The authors have done a study that is essentially worthless. At least a third of their “libertarians” are demonstrably not libertarian. Since the sample is muddied, all the demographic data, correlations, etc. etc. in this study are worthless, since the sample is beyond tainted with non-libertarians.
After PRRI CEO Robert Jones outlined some of the survey’s main points, including the finding that 7 percent of Americans are “consistent libertarians” and 15 percent “lean libertarian,” the panelists engaged in a lively discussion about the nature of libertarianism; its differences and striking similarities to and from both tea party conservatism and liberalism; and the power and political possibilities of libertarianism.
Karlyn Bowman, a senior fellow at the American Enterprise Institute, noted that “the political ecosystem may be changing.” She specifically mentioned that “people are moving in a more liberal direction on many values questions” and yet the “‘libertarian’ label does not seem to be catching fire.”
Brink Lindsey, vice president for research at the Cato Institute, defined the libertarian movement as “an impulse” and a “streak” in the American public. He spoke from his own standpoint that although libertarianism has been connected with the Republican Party, “the libertarian worldview … is one that sees itself as neither on the left nor the right.”
Lindsey believed that an economically conservative and socially liberal movement, in keeping with libertarian political views, would be beneficial for the entire country. However, he also mentioned that “conflation of good ideas with popular ideas is something that’s a great temptation for Washington pundits and almost always leads them into error.” He concluded that “the changes in American population over the coming decades are not going to be favorable for groups who see the American ideal as the white-bred, Ozzie and Harriet 1950s.”
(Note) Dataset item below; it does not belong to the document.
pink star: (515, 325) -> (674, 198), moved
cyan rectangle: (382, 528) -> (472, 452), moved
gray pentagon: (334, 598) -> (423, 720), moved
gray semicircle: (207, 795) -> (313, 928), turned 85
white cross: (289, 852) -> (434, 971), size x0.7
Henry Olsen, a senior fellow at the Ethics & Public Policy Center, proposed two questions, the answer to both being “no.”
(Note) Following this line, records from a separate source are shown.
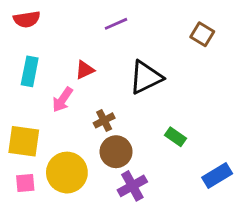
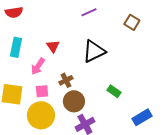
purple line: (116, 24) -> (89, 12), moved
red triangle: (85, 70) -> (53, 46), turned -40
pink square: (25, 183) -> (42, 91), moved

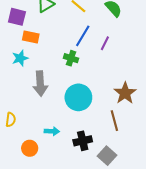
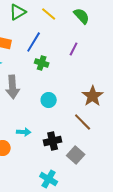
blue line: (83, 36) -> (34, 42), moved
cyan circle: (78, 97) -> (49, 100), size x0.6
brown line: (114, 121) -> (83, 122), turned -30

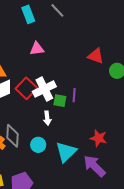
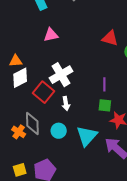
red square: (26, 88) -> (44, 92), moved
purple line: (74, 95) -> (104, 84), moved
green square: (60, 101) -> (105, 105), moved

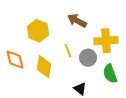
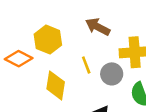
orange diamond: (15, 60) -> (19, 59), moved, turned -50

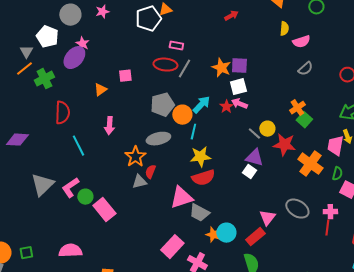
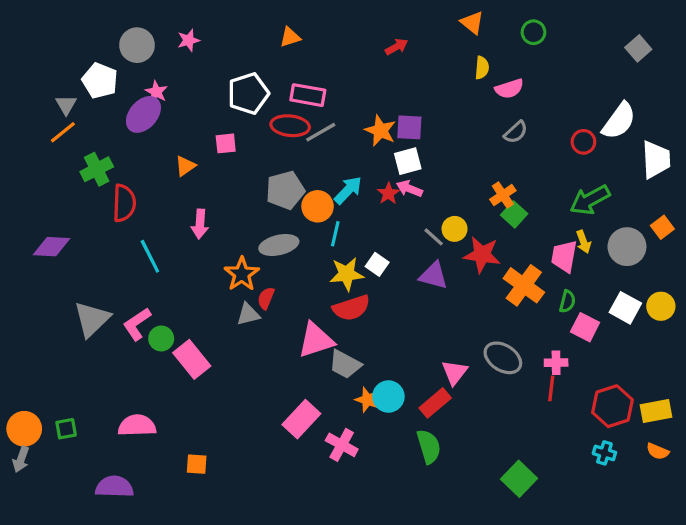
white pentagon: (148, 19) -> (248, 93), moved
pink rectangle: (176, 46) -> (308, 95), size x1.5
gray line: (184, 69) -> (321, 132), turned 30
green cross: (44, 79) -> (97, 169), moved
white square: (249, 172) -> (377, 264), moved

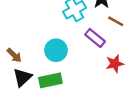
1. “Is libertarianism, or some hard form of it, preparing to displace conservatism as the political heart of the conservative movement in the Republican Party?”
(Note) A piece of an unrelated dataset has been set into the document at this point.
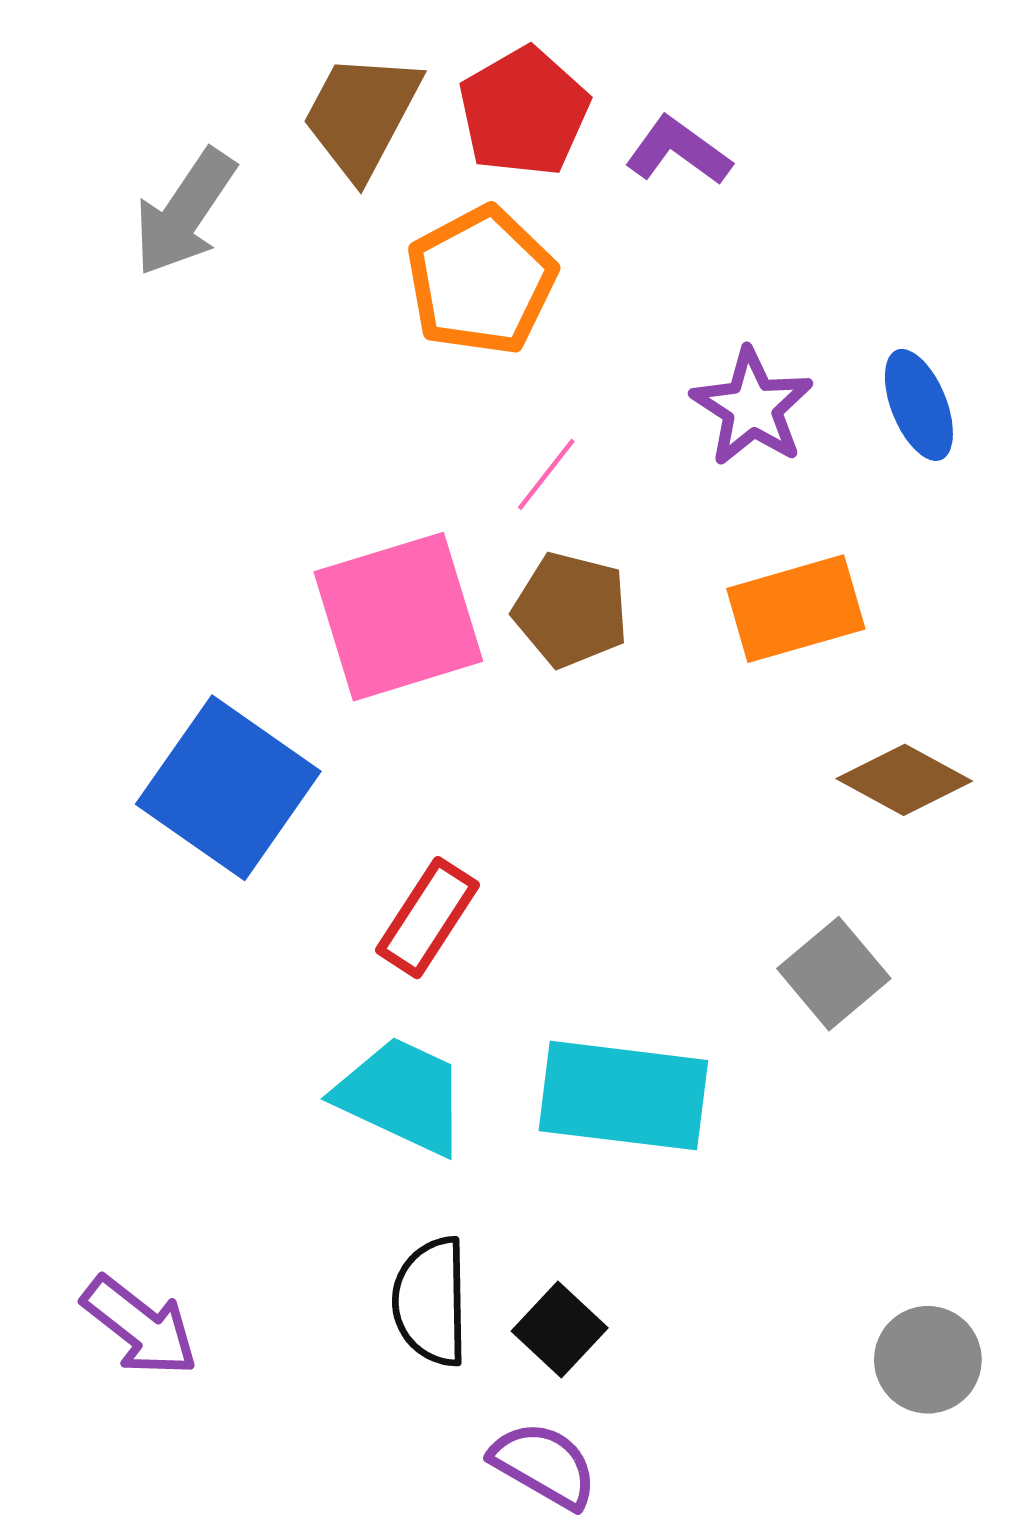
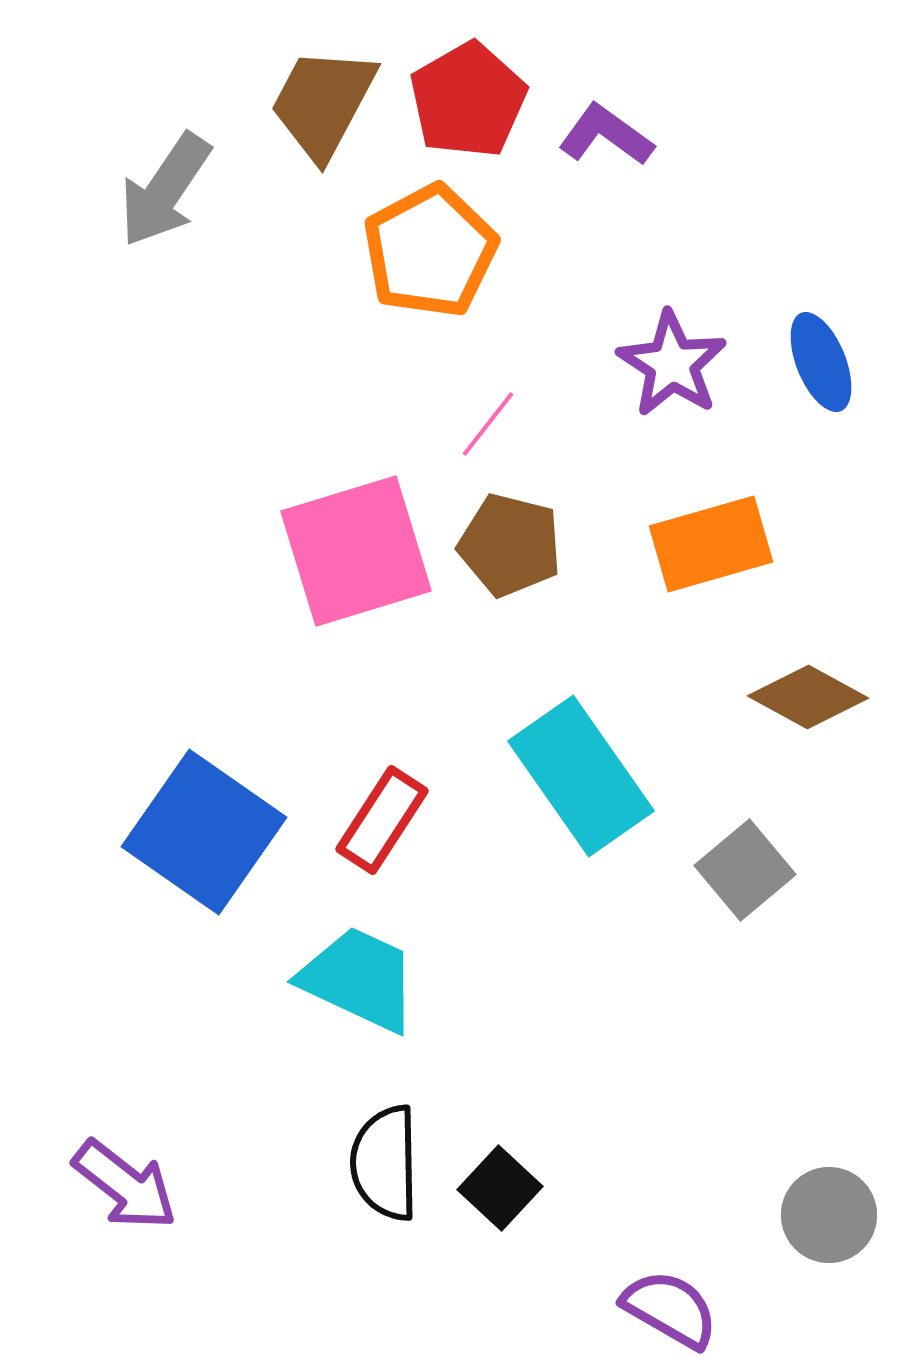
blue square: (228, 788) -> (204, 832), moved
cyan rectangle: (623, 1096) -> (581, 776), moved, turned 48
purple semicircle: (544, 1465) -> (670, 1309), moved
2. “Does the GOP need to become more libertarian consistently in order to win general elections?”
Libertarian “political force is minimized because of [where] they live,” he said. Libertarians are spread out evenly across the country whereas the white evangelicals are concentrated in more traditionally Republican places in the south and border states. He agreed, however, that there may be policy reasons for trying to have people lean libertarian” but added the caveat that it is not politically smart.
Galston, from the Governance Studies program, drew the discussion away from the libertarian association with the Republican Party to focus on the relationship between libertarians and liberals on social issues. Access to abortion and euthanasia are two issues on which both libertarians and liberals agree, Galston pointed out, and that this might be a result of the “lower than average propensity to intense religiosity” in both of these groups. Both liberals and libertarians would answer “do we own ourselves? Or does God own us?” in the same way, he said.
Yet Galston also pointed out that there are fundamental disagreements between libertarians and liberals when it comes to the questions of what is harm to self and what is harm to others. Similarly, libertarians are much more likely to have come from a religious family and are therefore “appear to be more open to religion than liberals.”